Starcie "wagi ciężkiej" kibice obejrzeli w czwartym, bardzo zaciętym i wyrównanym secie. Przyjmujący zespołu z Zawiercia Bartosz Kwolek zachęcał kibiców swojej drużyny do jeszcze głośniejszego wsparcia. Dali z siebie wszystko, ale to fani przeciwnika mieli większe powody do radości. Dobry blok pozwolił mistrzom Polski objąć prowadzenie 10:9 i już do końca go nie oddali. Po ataku Tomasza Fornala wszyscy mogli się szykować na tie-break.
W decydującym secie kibice obejrzeli "atomowe" zagrywki, widowiskowe obrony, długie wymiany piłki, zwroty akcji, analizy wideo i trochę prostych błędów. Przy zmianie stron zawiercianie prowadzili 8:6, potem 10:7, ale po chwili po ataku Kaczmarka był remis 11:11.

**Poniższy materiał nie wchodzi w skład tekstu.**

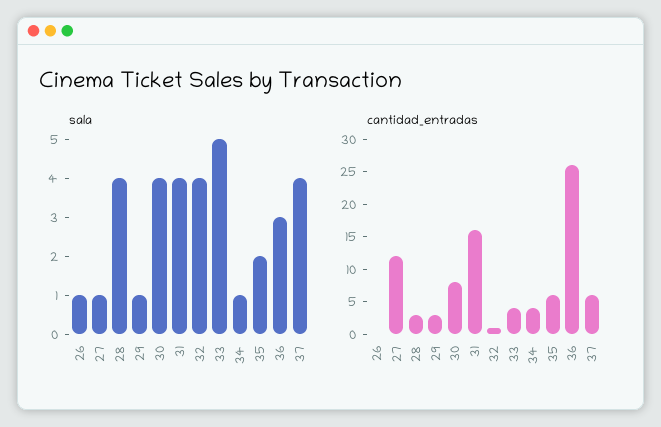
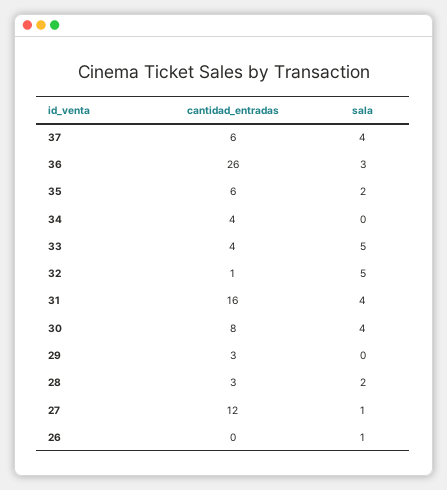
sala, 28: 4 -> 2
sala, 29: 1 -> 0
sala, 32: 4 -> 5
sala, 34: 1 -> 0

Przy stanie po 14 wszyscy na trybunach wstali. I trochę musieli poczekać na rozstrzygnięcie. Zawiercianie zapewnili sobie AL-KO Superpuchar Polski dopiero, wykorzystując swoją szóstą piłkę meczową. Rywale zmarnowali dwie takie szanse.
Składy:
Jastrzębski Węgiel: Benjamin Toniutti, Tomasz Fornal, Anton Brehme, Norbert Huber, Łukasz Kaczmarek, Timothee Carle – Jakub Popiwczak (libero) oraz Mateusz Kufka, Luciano Vicentin, Juan Finoli, Arkadiusz Żakieta, Marcin Waliński.
Aluron CMC: Miguel Tavares, Bartosz Kwolek, Jurij Gladyr, Aaron Russell, Miłosz Zniszczoł, Karol Butryn – Luke Perry (libero) oraz Kyle Ensing, Jakub Nowosielski, Adrian Markiewicz.